• **EXTRACT PROVIDED**:
┏━━
Kevin Khuel, S.J., a Jesuit scholastic currently studying philosophy at SLU, said it was this face-to-face encounter that that made the trip such a worthwhile experience. Khuel stressed that experiences with the “gritty realities of life” are the hallmark of a true Jesuit education, saying “part of a Jesuit education is the knowledge that comes with the encounter with people that are suffering and people that are on the margins. The classroom can lay the foundation but it is only in that physical encounter that our hearts start to be transformed.” 


Bishop Mark Seitz of El Paso, an outspoken advocate for comprehensive immigration reform that affords migrants, refugees and asylum seekers the basic human dignity they deserve, delivered a presentation to the group that outlined the efforts of his diocese to minister to the marginalized individuals fleeing violence and seeking economic opportunities. 

 

The group also spent time in one of the oldest neighborhoods in El Paso, El Segundo Barrio. Dubbed “the second Ellis island,” this neighborhood is home to the Sacred Heart parish, where the SLU contingent met Rafael Garcia, S.J., who spoke on his experiences with outreach and ministry efforts to migrants and refugees.
┗━━
Page images and text extracted from them
┏━━
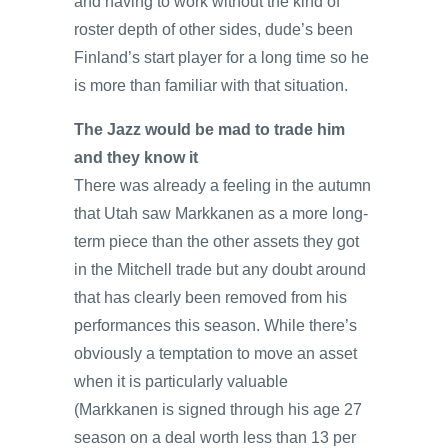
and having to work without the kind of
roster depth of other sides, dude’s been
Finland’s start player for a long time so he
is more than familiar with that situation.
The Jazz would be mad to trade him
and they know it
There was already a feeling in the autumn
that Utah saw Markkanen as a more long-
term piece than the other assets they got
in the Mitchell trade but any doubt around
that has clearly been removed from his
performances this season. While there’s
obviously a temptation to move an asset
when it is particularly valuable
(Markkanen is signed through his age 27
season on a deal worth less than 13 per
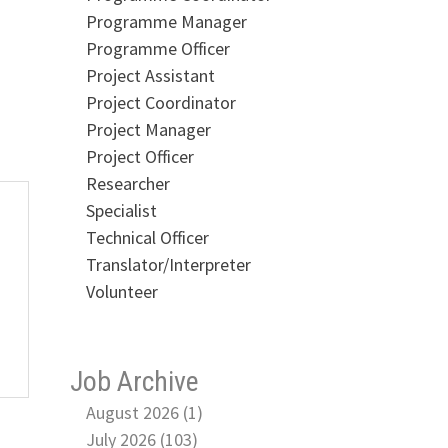
Programme Manager
Programme Officer
Project Assistant
Project Coordinator
Project Manager
Project Officer
Researcher
Specialist
Technical Officer
Translator/Interpreter
Volunteer
Job Archive
August 2026 (1)
July 2026 (103)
┗━━
• **TO DO**:
[1] In the El Paso passage, copy the text from "Bishop Mark Seitz" to "seeking economic opportunities.", substituting "talk" for "presentation".
[2] According to the El Paso passage, which parish is in El Segundo Barrio?
[3] Does the El Paso passage support each statement? (a) Kevin Khuel is studying theology at SLU. (b) El Segundo Barrio has been called "the second Ellis island." (c) Rafael Garcia is the bishop of El Paso.
Base every answer on the El Paso passage alone.

• **ANSWERS TO THE TASKS**:
[1]
Bishop Mark Seitz of El Paso, an outspoken advocate for comprehensive immigration reform that affords migrants, refugees and asylum seekers the basic human dignity they deserve, delivered a talk to the group that outlined the efforts of his diocese to minister to the marginalized individuals fleeing violence and seeking economic opportunities.

[2] The Sacred Heart parish.

[3]
(a) No: "currently studying philosophy at SLU"
(b) Yes: "Dubbed “the second Ellis island,” this neighborhood"
(c) No: "Bishop Mark Seitz of El Paso"